■ APPLY WHAT YOU READ:
(a) According to the forum thread on step retraction and habitation power, what are the two relays mounted under the bonnet next to the fuses for?
(b) Reproduce the passage of the step retraction thread from "I would check" to "the fuse blowing.".

■ DOCUMENT TEXT:
----------------------------------------

# step retraction and habitation power



## turner53 (Dec 11, 2006)

Hi all,
we have a Ace Roma and just notice recently our step wont retract when the engine is turned on (fine with swith) and just to add insult to injury our habitation electrics stay on with engine on, when they used to turn off.
we checked fuses under the bonnet and I found a 20amp fuse blown under the centre black cover (it was the lower one under clear cover) changed it but still no luck.

so questions are :-

are both problems connected also how to sort both problems ?
is it a relay and where is it ?
what was that fuse for as I've not noticed anything missing or suddenly come back ?

Ive no doubt someone out here will have the answers to my problems
cheers


----------



## Sargent (Feb 1, 2008)

Hi Turner53, I believe both points are related, there are two relays mounted under the bonnet next to the fuses you have checked, one is for the fridge and the other is the split charging.
I would check both of these, if you simply swap one for the other then the fault should swap, but it may be that the fridge one (wire colour red/yellow) has stuck and by swapping it may temporarily clear the problem, but only to happen again at a later time?

If the relay sticks and then you try to start the engine then the two batteries can be connected together and some current is pulled from the leisure battery resulting in the fuse blowing.

One final thing is to check the blue wire on the relays is only live when the engine is "running" and not when the ignition is on?

I hope this helps?

Best regards

Ian S


----------



## turner53 (Dec 11, 2006)

Cheers Ian for your reply
I will have a look when I'm on a day off next


----------



## Ozzyjohn (Sep 3, 2007)

Hi,

There may be another possibility for the failure of the automatic step retraction (if it is anything like our Omnistep). Ours stopped retracting so I spent an age checking fuses and relays without success. To cut a long story short, there is a switch which should be activated when the step is fully retracted - but this had become stuck in the "step closed" position. The closed switch was telling the retraction circuit that it's work was done even though the step was still out. The step could still be closed with the manual switch. Cleaning the switch under the motorhome cured the problem - it had become stuck on a winter trip to Scotland - lots of grit and sludge on the roads hitting the exposed switch had caused the problem for me.

----------------------------------------

■ DATA EXTRACT:
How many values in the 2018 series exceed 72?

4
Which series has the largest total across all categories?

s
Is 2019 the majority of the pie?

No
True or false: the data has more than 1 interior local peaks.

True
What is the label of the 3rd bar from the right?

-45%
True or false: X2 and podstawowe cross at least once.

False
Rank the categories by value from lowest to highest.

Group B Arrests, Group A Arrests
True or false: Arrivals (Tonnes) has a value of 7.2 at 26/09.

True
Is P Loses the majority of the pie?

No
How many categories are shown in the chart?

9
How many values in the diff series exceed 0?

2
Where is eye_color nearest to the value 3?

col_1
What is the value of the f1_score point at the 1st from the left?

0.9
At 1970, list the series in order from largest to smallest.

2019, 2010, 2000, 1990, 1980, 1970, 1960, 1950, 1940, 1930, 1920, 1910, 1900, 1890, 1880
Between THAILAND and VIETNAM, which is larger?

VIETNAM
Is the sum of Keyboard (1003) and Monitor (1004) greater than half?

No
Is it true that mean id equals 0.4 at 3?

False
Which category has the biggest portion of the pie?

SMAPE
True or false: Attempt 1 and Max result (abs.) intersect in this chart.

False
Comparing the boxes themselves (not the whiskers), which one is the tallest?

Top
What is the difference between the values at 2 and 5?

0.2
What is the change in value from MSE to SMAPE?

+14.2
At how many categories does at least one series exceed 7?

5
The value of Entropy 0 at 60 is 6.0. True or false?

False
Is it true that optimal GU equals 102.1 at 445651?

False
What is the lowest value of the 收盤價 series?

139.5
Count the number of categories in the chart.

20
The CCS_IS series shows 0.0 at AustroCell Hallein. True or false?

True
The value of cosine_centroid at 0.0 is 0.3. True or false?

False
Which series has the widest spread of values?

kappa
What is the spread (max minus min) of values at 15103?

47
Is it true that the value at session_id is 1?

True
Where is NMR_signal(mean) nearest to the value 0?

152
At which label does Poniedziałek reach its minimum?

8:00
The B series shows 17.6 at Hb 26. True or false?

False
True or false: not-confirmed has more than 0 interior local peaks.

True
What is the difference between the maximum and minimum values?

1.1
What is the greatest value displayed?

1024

----------------------------------------

■ SOLUTION LIST:
(a) One is for the fridge, and the other is for the split charging.

(b)
I would check both of these, if you simply swap one for the other then the fault should swap, but it may be that the fridge one (wire colour red/yellow) has stuck and by swapping it may temporarily clear the problem, but only to happen again at a later time?

If the relay sticks and then you try to start the engine then the two batteries can be connected together and some current is pulled from the leisure battery resulting in the fuse blowing.